Jammu and Kashmir has been facing the relentless onslaught of COVID-19 cases. Nearly 5000 cases were reported in the last 24 hours while 50 more people succumbed to the virus during the time as 1700 hours on May 6. Moreover, active positive cases have raced to 41666—14686 in Jammu and 26980 in Kashmir. It is not the J&K alone but the entire country which is facing the onslaught of covid-19. There were 4,12,262 fresh coronavirus cases and 3,980 deaths, taking the country’s tally to 2,10,77,410, as per the latest update by the Union Health Ministry.
India’s COVID-19 tally had crossed the 20-lakh mark on August 7, 30 lakh on August 23, 40 lakh on September 5, and 50 lakh on September 16. It went past 60 lakh on September 28, 70 lakh on October 11, crossed 80 lakh on October 29, 90 lakh on November 20, and surpassed the one-crore mark on December 19. India crossed the grim milestone of 2 crore on May 4.
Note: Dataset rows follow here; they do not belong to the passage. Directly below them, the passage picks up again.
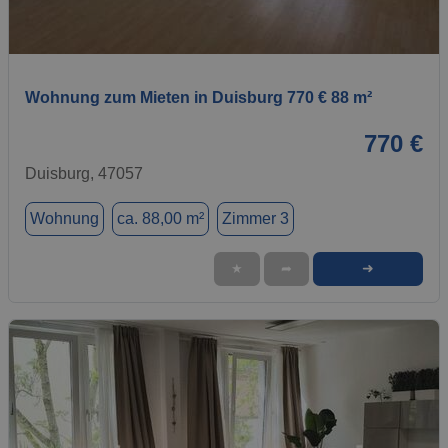
1 / 1
Wohnung zum Mieten in Duisburg 770 € 88 m²
770 €
Duisburg, 47057
Wohnung
ca. 88,00 m²
Zimmer 3
➜
★
➦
Amid all this despair, public health response has also had to combat a connected scourge of hospital fires in several states, claiming many precious lives. Reacting to such incidents, the Jammu and Kashmir administration, and rightly so, has ordered safety audits of covid-19 hospitals when oxygen generation plants, manifolds (large gas cylinders), other mechanical systems and dedicated feeders are functioning round the clock in these facilities. The Deputy Commissioners of all the districts are required to conduct fire safety and mechanical system audits of all covid dedicated facilities to ensure that no fire related incident occurs at first place, as per the divisional administration of both Kashmir and Jammu divisions. They are required to constitute joint teams to conduct audits at the earliest. It is imperative that they should put out a checklist to prevent fires and also save patients in case such untoward happens. They should ensure that all the fire safety guidelines for hospitals issued by the government of India in last year, prioritising a strict compliance strategy, third party accreditation on safety, and adoption of a fire response plan are in place.
Professionals call for ICUs to be equipped with an exhaust system to prevent smoke accumulation in a fire, ventilation cut-outs to prevent a blaze from spreading, periodic maintenance of safety equipment and, very importantly, an evacuation plan for the sickest patients, who may be attached to life-saving equipment. All these needed to be ensured and important within possibile little time.